Bilans i wskaźniki Polic nadają się do podręczników ekonomii. Dawno nie widziałem tak dobrych finansów spółki przemysłowej na GPW. Niskie zadłużenie, wysoki zysk, zrównoważone przepływy.
Co do perspektyw też jest dobrze. Jeśli się posiada gotówkę, w chemii można dowolnie dużo i dobrze inwestować. Byle trafnie, ale tu Zarząd ma plan. Nie ujawnili go, ale o nim mówią. Pozostawienie pieniędzy w spółce, z punktu perspektyw (a tym samym wzrostu kursu akcji) też jest lepsze niż wyplata dywidendy. Przynajmniej na tym etapie Polic.

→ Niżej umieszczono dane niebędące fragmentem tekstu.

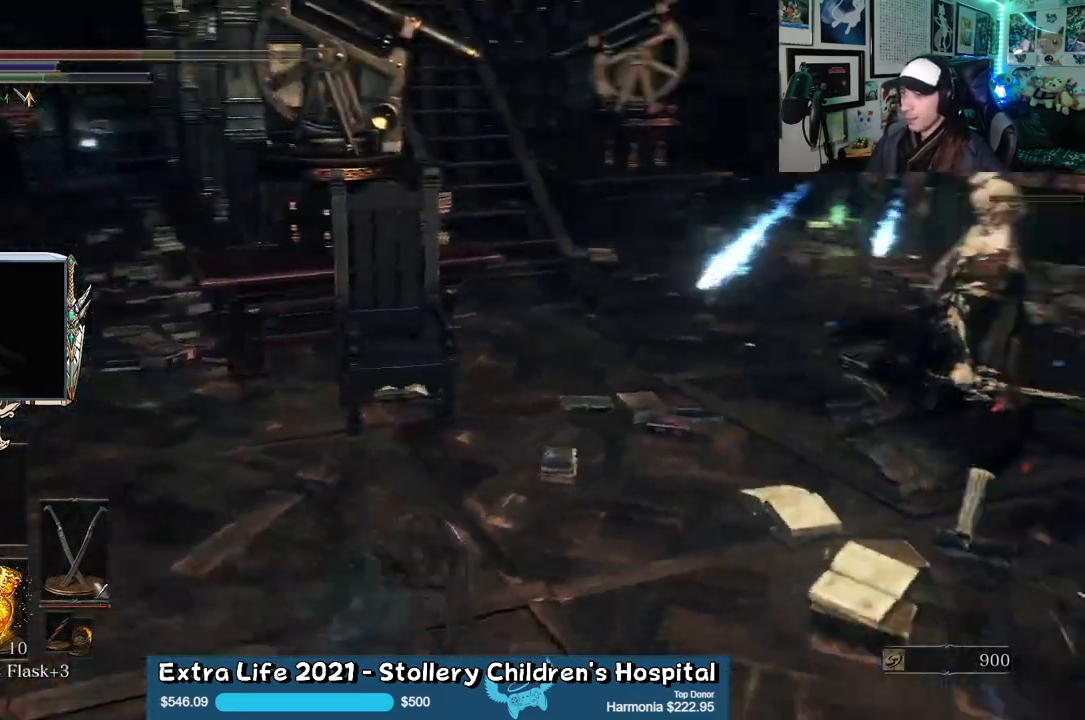
{"buttons": [], "left_stick": "left", "right_stick": "right", "events": [[133, "left_stick", "left"], [150, "right_stick", "center"], [317, "right_stick", "right"]]}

Pytanie które nurtuje, to o grę w trójkącie Azoty-Police-Skarb Państwa. W Azotach jest dużo SP i ujawnione fundusze. W Policach mało SP i żadnego funduszu ujawnionego.
Może pogadajmy, jeśli jest to temat, jakie interesy mogą się tu pojawić. Jak bym był SP najpierw zarobiłbym na Policach (sprzedając akcje za dobrą cenę) a potem drugi raz na Azotach. Czy to wróży nam wzrosty ?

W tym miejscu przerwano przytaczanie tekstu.